P.S. Want more behind-the-scenes looks at our lives? Check out more of our In Real Time posts.


  1. I use a eagle creek wheeled backpack.. that looks similar…with a zip on day pack which I never zip on, but hook over the handle…its a lime green and as a pack very comfortable….when we went to the Galapagos they lost my eagle creek case ( mi Maleta no esta aquí) my first words…..then I held up the daypack and the colour helped find my case…whew…it fell off the trolley…..
    We put our packs in a MEC duffle that opens one end only…it has saved the packs and we have never had end thing stolen since doing this as we put the opening of the pack at the closed end..?

    1. I’ve heard good things about Eagle Creek, especially their packing cubes (I don’t use them). The gargantuan pictured above had backpack straps (and so does Dalene’s) but in the past few years they have never came out. We’re wheels all the way now 🙂

      PS nice idea with the pack inside the duffel!
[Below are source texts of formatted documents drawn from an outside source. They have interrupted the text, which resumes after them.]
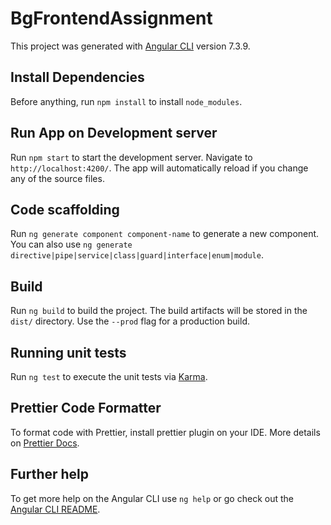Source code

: # BgFrontendAssignment

This project was generated with [Angular CLI](https://github.com/angular/angular-cli) version 7.3.9.

## Install Dependencies
Before anything, run `npm install` to install `node_modules`.

## Run App on Development server

Run `npm start` to start the development server. Navigate to `http://localhost:4200/`. The app will automatically reload if you change any of the source files.

## Code scaffolding

Run `ng generate component component-name` to generate a new component. You can also use `ng generate directive|pipe|service|class|guard|interface|enum|module`.

## Build

Run `ng build` to build the project. The build artifacts will be stored in the `dist/` directory. Use the `--prod` flag for a production build.

## Running unit tests

Run `ng test` to execute the unit tests via [Karma](https://karma-runner.github.io).

## Prettier Code Formatter

To format code with Prettier, install prettier plugin on your IDE. More details on [Prettier Docs](https://prettier.io/docs/en/install.html).

## Further help

To get more help on the Angular CLI use `ng help` or go check out the [Angular CLI README](https://github.com/angular/angular-cli/blob/master/README.md).
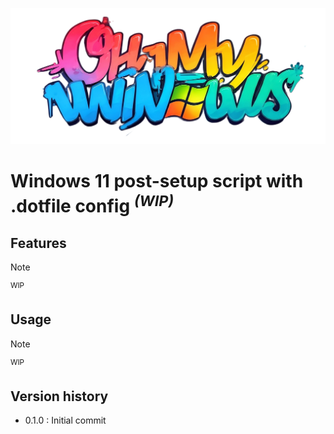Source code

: ![Logo OhMyWindows](logo.png)

# Windows 11 post-setup script with .dotfile config <sup> *(WIP)* </sup>

## Features
> [!NOTE]
> <sup> WIP </sup>

## Usage
> [!NOTE]
> <sup> WIP </sup>

## Version history
- 0.1.0 : Initial commit
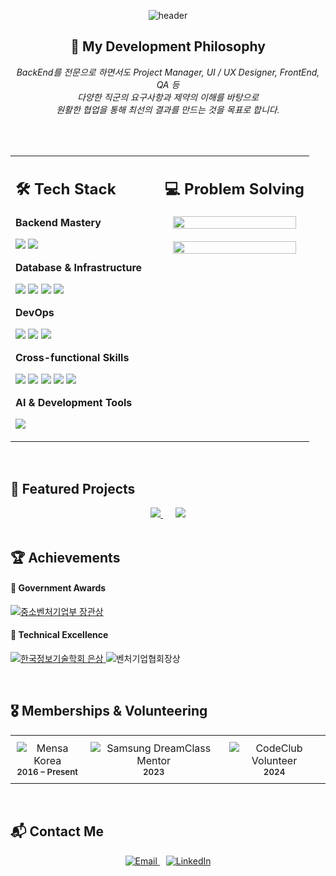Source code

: <div align="center">

![header](https://capsule-render.vercel.app/api?type=waving&color=gradient&customColorList=0,2,2,5,30&height=250&section=header&text=Mutual%20Understanding,%20Mutual%20Growth&fontSize=35&fontColor=ffffff&animation=fadeIn&fontAlignY=35&desc=Backend%20Developer%20•%20Cross-functional%20Collaborator%20&descAlignY=55&descSize=16)

</div>

<div align="center">

## 🤝 **My Development Philosophy**
*BackEnd를 전문으로 하면서도 Project Manager, UI / UX Designer, FrontEnd, QA 등  
다양한 직군의 요구사항과 제약의 이해를 바탕으로   
원활한 협업을 통해 최선의 결과를 만드는 것을 목표로 합니다.*
</div>
<br/>
<br/>

<div align="center">
<table>
<tr>
<td width="50%" valign="top">

## 🛠️ **Tech Stack**

**Backend Mastery**  
<p>
<img src="https://img.shields.io/badge/Django-092E20?style=flat-square&logo=django&logoColor=white" />

<img src="https://img.shields.io/badge/Spring_Boot-6DB33F?style=flat-square&logo=spring-boot&logoColor=white" />
</p>

**Database & Infrastructure**  
<p>
<img src="https://img.shields.io/badge/MySQL-4479A1?style=flat-square&logo=mysql&logoColor=white" />

<img src="https://img.shields.io/badge/Redis-DC382D?style=flat-square&logo=redis&logoColor=white" />
<img src="https://img.shields.io/badge/Linux-FCC624?style=flat-square&logo=linux&logoColor=black" />
<img src="https://img.shields.io/badge/AWS_EC2-FF9900?style=flat-square&logo=googlecloudstorage&logoColor=white" />



</p>

**DevOps**  
<p>
<img src="https://img.shields.io/badge/Docker-2496ED?style=flat-square&logo=docker&logoColor=white" />
<img src="https://img.shields.io/badge/GitHub_Actions-2088FF?style=flat-square&logo=github-actions&logoColor=white" />
<img src="https://img.shields.io/badge/GitLab_CI-FC6D26?style=flat-square&logo=gitlab&logoColor=white" />

</p>


**Cross-functional Skills**  
<p>
<img src="https://img.shields.io/badge/Project_Management-FF6B6B?style=flat-square&logo=trello&logoColor=white" />
<img src="https://img.shields.io/badge/React_Native-20232A?style=flat-square&logo=react&logoColor=61DAFB" />
<img src="https://img.shields.io/badge/React-20232A?style=flat-square&logo=react&logoColor=61DAFB" />
<img src="https://img.shields.io/badge/Quality_Assurance-4CAF50?style=flat-square&logo=checkmarx&logoColor=white" />
<img src="https://img.shields.io/badge/UX_Design-9B59B6?style=flat-square&logo=Figma&logoColor=white" />
</p>


**AI & Development Tools**
<p>
<img src="https://img.shields.io/badge/Claude_Code-FF6B35?style=flat-square&logo=anthropic&logoColor=white" />
</p>

</td>
<td width="50%" valign="top">

## 💻 **Problem Solving**
<div align="center">
<a href="https://solved.ac/profile/ambition_kwon" target="_blank">
  <img src="http://mazassumnida.wtf/api/v2/generate_badge?boj=ambition_kwon" width="94%" />
</a>
</div>
<br/>
<div align="center">
<a href="https://solved.ac/profile/ambition_kwon" target="_blank">
  <img src="http://mazandi.herokuapp.com/api?handle=ambition_kwon" width="94%" />
</a>
</div>
</td>
</tr>
</table>
</div>

<br/>


## 🚀 **Featured Projects**

<div align="center">
  <a href="https://github.com/ambition-kwon/OpenSource-Supporter-BackEnd" target="_blank">
    <img src="https://github-readme-stats.vercel.app/api/pin/?username=ambition-kwon&repo=OpenSource-Supporter-BackEnd&theme=tokyonight&hide_border=true&border_radius=10" />
  </a>

  <a href="https://github.com/ambition-kwon/Fullip-Backend-Official" target="_blank" style="margin-left: 20px;">
    <img src="https://github-readme-stats.vercel.app/api/pin/?username=ambition-kwon&repo=Fullip-Backend-Official&theme=tokyonight&hide_border=true&border_radius=10" />
  </a>
</div>


<br/>


## 🏆 Achievements

#### 🥇 Government Awards
<p>
  <a href="https://www.veritas-a.com/news/articleView.html?idxno=527049" target="_blank" rel="noopener noreferrer">
    <img src="https://img.shields.io/badge/중소벤처기업부_장관상-FF6B35?style=for-the-badge&logoColor=white" alt="중소벤처기업부 장관상" />
  </a>
</p>

#### 🏅 Technical Excellence
<p>
  <a href="https://www.veritas-a.com/news/articleView.html?idxno=533461#google_vignette" target="_blank" rel="noopener noreferrer">
    <img src="https://img.shields.io/badge/한국정보기술학회_은상-45B7D1?style=for-the-badge&logoColor=white" alt="한국정보기술학회 은상" />
  </a>
  <img src="https://img.shields.io/badge/벤처기업협회장상-4ECDC4?style=for-the-badge&logoColor=white" alt="벤처기업협회장상" />
</p>

<br/>

## 🎖️ Memberships & Volunteering

<div align="center">

<table>
  <tr>
    <td align="center" style="padding:10px;">
      <img src="https://img.shields.io/badge/Mensa_Korea-1E40AF?style=for-the-badge&logo=Motorola&logoColor=white" alt="Mensa Korea" /><br/>
      <sub style="color:#222; font-weight:600;">2016 – Present</sub>
    </td>
    <td align="center" style="padding:10px;">
      <img src="https://img.shields.io/badge/Samsung_DreamClass_Mentor-FF6F3C?style=for-the-badge&logo=Samsung&logoColor=white" alt="Samsung DreamClass Mentor" /><br/>
      <sub style="color:#222; font-weight:600;">2023</sub>
    </td>
    <td align="center" style="padding:10px;">
      <img src="https://img.shields.io/badge/CodeClub_Volunteer-3CA14A?style=for-the-badge&logo=educative&logoColor=white" alt="CodeClub Volunteer" /><br/>
      <sub style="color:#222; font-weight:600;">2024</sub>
    </td>
  </tr>
</table>

</div>

<br/>


## 📬 Contact Me

<div align="center">

<a href="mailto:prince5390@gmail.com" target="_blank" rel="noopener noreferrer">
  <img src="https://img.shields.io/badge/Gmail-D14836?style=for-the-badge&logo=gmail&logoColor=white" alt="Email" />
</a>

<a href="https://www.linkedin.com/in/ambition-kwon/" target="_blank" rel="noopener noreferrer" style="margin-left:10px;">
  <img src="https://img.shields.io/badge/LinkedIn-0A66C2?style=for-the-badge&logo=lobsters&logoColor=white" alt="LinkedIn" />
</a>
</div>
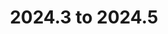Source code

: ---
title: "2024.3 to 2024.5"
linkTitle: "2024.3 to 2024.5"
description: "Instructions to upgrade {{% ctx %}} 2024.3 to 2024.5"
weight: 990
outOfSupport: true
---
  2. We LOVE our Ospreys! We both got the Farpoints and while we haven’t traveled for more than a week with them yet, they are a dream to pack and use. And I never thought I would say that about a backpack. I had considered the wheeled version, but we went with just the back straps.. for now… We’ll see how we feel after month 6 or so 😉

  3. I’m curious, how much photo gear do you travel with and what do you use for day-pack photo gear?

    I have a huge pelican case that I got for free once (from our previous lives, which you might remember ). I took the foam out and when I shoot festivals I take two lowepro sport backpacks (15L & 20L) and pull out the inside compartment and pack it in there. The empty shells of the backpacks are where I put my clothes and other misc. gear. At the festival dump my clothes into my tent and put whatever camera gear I want that day into whatever size pack. Different scenario for me though and I usually have to bring all my lenses and lighting equipment.

  4. I love Osprey bags. We’ve replaced both of ours in the last year, unfortunately with Eagle Creek, only because Osprey doesn’t ship from Amazon to Asia, and they are hard to find over here. I am enjoying my Eagle Creek, but get a little bag envy when I see a good looking Osprey at the airport. Good choice and congrats on going smaller. (BTW, I am one of those people who saw your big huge ginormous black suitcase and thought what in the world does he have in there, a small child?)

    1. haha, yes, a few people made some comments 😉 Very happy to have downsized to something reasonable, but I have a feeling there will be days where I still wish I had it for my winter gear instead of having to make a pit stop.

      I’ve heard lots of good things about Eagle Creek as well, it really came down between the two and Osprey came through in the end. Safe travels you guys!

  5. Hi, Pete!
    Does the Osprey tip over when it’s fully loaded and sitting at the airport or train station? I traveled with a family member recently who pulled a duffle on rollers that tipped over each time someone let go of the handle. I want to avoid that in a future purchase.

    1. Hi Cheryl – Neither my Osprey or Pete’s has ever tipped over like you describe! Both bags are very well balanced and my favourite part is how rugged and durable the wheels are, lasting well on my couple years of pulling them over cobble stones. 🙂

  6. Is this OSPREY a carry-on or do you have to check bags? and how the heck (no pun intended) do you carry winter gear because my travel goal is the UK countries,Scandinavia, Spain and Italy, all in the off-season for starters) and I’m like Leigh on road trips. Hard to believe I was in Siberia for three weeks with a carry-on and a duffle).
    Thanks to you, your beautiful lady,and your e-book, I am on my first Trustedhousitters week and have four more lined up through July albeit I still need one for June. So far, I am doing sits within a 100 mile driving around the San Francisco area. Thanks for sharing, Pete.

    1. Pete’s is not carry-on, and neither is mine. We pack a lot of layers so that we can transition between hot and cold temps. If you did Siberia for three weeks with a carry-on, I’m guessing you can handle anything!

      Congrats on the housesitting success!!